Chimero introduces a number of important notions, including the idea that “really good literature requires an artifact“. In making the claim, though, he also lays out an argument that much of what we design in print doesn’t “deserve an artifact”. By extension, those artifacts are over-designed or over-engineered, with status that exceeds their value.
Don’t click away just yet.
Chimero makes a useful distinction: some content does not merit being designed and published in physical form. Other formats and channels may be more appropriate.
I was thinking about Chimero’s views while reading Teleread’s recent discussion (some may say dust-up) about e-book pricing.

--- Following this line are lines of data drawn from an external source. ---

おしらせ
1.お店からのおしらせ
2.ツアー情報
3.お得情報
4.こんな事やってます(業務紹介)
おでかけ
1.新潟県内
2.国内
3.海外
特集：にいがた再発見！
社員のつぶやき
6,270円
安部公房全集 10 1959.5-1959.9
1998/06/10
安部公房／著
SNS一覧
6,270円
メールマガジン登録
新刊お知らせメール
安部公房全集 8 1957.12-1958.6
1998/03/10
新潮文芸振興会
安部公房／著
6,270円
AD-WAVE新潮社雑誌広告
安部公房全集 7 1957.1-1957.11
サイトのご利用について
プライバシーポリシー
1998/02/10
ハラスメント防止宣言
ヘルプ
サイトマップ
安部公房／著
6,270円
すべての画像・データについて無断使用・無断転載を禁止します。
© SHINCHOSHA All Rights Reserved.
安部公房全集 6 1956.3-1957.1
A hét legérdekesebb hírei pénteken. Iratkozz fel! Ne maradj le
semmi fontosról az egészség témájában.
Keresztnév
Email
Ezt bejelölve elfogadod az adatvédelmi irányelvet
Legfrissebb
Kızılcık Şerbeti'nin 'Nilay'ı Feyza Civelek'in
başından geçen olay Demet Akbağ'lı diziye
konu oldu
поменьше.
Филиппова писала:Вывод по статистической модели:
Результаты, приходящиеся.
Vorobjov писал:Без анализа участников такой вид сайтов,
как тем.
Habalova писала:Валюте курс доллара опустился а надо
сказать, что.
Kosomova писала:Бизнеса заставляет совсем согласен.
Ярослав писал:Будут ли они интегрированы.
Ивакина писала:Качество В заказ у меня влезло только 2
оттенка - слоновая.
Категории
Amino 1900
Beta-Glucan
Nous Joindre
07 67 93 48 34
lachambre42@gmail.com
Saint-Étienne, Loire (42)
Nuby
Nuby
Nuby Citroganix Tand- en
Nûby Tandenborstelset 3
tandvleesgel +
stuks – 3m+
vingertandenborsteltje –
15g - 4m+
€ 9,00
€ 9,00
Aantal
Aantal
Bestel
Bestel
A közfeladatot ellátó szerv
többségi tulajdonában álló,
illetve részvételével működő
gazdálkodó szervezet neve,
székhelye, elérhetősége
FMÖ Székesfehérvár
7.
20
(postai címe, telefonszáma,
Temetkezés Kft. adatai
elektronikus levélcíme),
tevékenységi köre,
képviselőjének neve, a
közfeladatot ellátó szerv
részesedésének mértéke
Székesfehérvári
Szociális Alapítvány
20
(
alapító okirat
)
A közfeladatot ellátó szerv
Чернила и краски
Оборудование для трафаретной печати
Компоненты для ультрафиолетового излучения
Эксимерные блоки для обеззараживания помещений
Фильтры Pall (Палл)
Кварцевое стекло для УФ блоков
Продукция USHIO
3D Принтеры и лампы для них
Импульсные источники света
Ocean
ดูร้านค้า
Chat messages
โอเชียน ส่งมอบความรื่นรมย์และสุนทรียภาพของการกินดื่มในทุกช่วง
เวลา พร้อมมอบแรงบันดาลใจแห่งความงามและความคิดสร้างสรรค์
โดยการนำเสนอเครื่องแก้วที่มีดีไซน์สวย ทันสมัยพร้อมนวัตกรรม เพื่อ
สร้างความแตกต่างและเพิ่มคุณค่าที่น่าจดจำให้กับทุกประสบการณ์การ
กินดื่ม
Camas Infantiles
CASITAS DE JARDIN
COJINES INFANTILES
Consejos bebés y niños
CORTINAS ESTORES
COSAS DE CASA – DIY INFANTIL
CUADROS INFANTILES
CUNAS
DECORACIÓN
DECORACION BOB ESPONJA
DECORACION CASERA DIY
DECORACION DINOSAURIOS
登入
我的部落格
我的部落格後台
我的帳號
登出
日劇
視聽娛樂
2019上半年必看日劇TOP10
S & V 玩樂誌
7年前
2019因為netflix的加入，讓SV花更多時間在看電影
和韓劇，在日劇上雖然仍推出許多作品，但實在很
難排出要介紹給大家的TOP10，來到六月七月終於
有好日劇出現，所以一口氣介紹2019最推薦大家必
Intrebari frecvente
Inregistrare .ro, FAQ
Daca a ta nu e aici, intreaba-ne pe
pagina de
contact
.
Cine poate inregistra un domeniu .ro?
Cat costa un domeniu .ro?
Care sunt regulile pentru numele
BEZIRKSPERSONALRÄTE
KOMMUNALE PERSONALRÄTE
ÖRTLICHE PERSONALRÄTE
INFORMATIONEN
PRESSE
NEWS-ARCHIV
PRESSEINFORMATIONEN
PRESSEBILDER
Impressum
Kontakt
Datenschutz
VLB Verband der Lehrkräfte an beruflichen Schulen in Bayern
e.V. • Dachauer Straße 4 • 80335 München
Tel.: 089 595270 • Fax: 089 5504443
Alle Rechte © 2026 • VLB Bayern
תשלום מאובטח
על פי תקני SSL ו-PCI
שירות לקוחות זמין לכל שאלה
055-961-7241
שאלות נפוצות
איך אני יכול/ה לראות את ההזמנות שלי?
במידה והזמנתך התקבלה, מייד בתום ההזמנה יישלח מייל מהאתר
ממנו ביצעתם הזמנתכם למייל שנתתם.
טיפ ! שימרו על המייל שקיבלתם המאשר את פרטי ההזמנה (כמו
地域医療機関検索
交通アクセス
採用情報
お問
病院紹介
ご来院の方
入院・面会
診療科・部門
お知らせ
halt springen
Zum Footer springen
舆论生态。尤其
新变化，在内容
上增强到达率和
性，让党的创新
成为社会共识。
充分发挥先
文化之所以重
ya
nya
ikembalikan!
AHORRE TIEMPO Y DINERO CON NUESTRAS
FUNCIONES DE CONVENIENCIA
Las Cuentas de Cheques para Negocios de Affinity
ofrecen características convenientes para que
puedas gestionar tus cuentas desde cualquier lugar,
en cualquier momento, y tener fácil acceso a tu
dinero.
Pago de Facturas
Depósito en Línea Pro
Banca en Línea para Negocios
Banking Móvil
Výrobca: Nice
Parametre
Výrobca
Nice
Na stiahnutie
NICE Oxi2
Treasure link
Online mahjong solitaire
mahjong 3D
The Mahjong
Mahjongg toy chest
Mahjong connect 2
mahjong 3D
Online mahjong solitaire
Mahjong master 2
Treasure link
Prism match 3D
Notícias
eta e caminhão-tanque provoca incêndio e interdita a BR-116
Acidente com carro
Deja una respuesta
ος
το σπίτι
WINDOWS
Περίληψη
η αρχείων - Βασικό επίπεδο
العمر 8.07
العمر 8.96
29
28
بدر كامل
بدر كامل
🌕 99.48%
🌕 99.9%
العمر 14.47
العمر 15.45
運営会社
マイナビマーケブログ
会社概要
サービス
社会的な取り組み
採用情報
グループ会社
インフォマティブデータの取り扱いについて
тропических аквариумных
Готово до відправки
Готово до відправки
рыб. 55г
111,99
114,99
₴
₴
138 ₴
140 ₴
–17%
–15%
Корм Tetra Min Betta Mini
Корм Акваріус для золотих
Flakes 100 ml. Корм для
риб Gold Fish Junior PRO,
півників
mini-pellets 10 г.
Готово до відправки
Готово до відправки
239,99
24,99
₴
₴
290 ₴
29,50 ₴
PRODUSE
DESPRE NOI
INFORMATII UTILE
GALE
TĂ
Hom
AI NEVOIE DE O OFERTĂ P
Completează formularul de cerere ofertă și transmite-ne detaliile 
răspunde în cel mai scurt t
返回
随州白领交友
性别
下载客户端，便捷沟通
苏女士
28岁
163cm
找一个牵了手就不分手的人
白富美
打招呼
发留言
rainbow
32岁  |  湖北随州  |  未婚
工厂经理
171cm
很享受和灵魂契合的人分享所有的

The dueling posts and subsequent comments debate what lower ebook prices mean for publishers, retailers, readers and authors (pretty much in that order).
Chimero claims that we “invent things before we know what they are for”. Ebooks may be one of those things.
In debates about things like ebook windowing, the underlying assumption is that the book as object (ideally, hardcover) is the right starting point. We assume that the recent, meteoric rise in e-book purchases is a function of things like price and portability.
But what if at least part of the growth represents something else: individual recognition that the book as object is not always desired? What if the ebook is just something I want right now, at a (very) reasonable price, to pass the time, to test drive, maybe to sample before I decide if the ephemeral should become (my) object?
We’ve built content industries based on assumptions about cover art, fine typography, high-quality paper and appealing display. What if those attributes mattered only for the select few publications that had earned the privilege to be objects?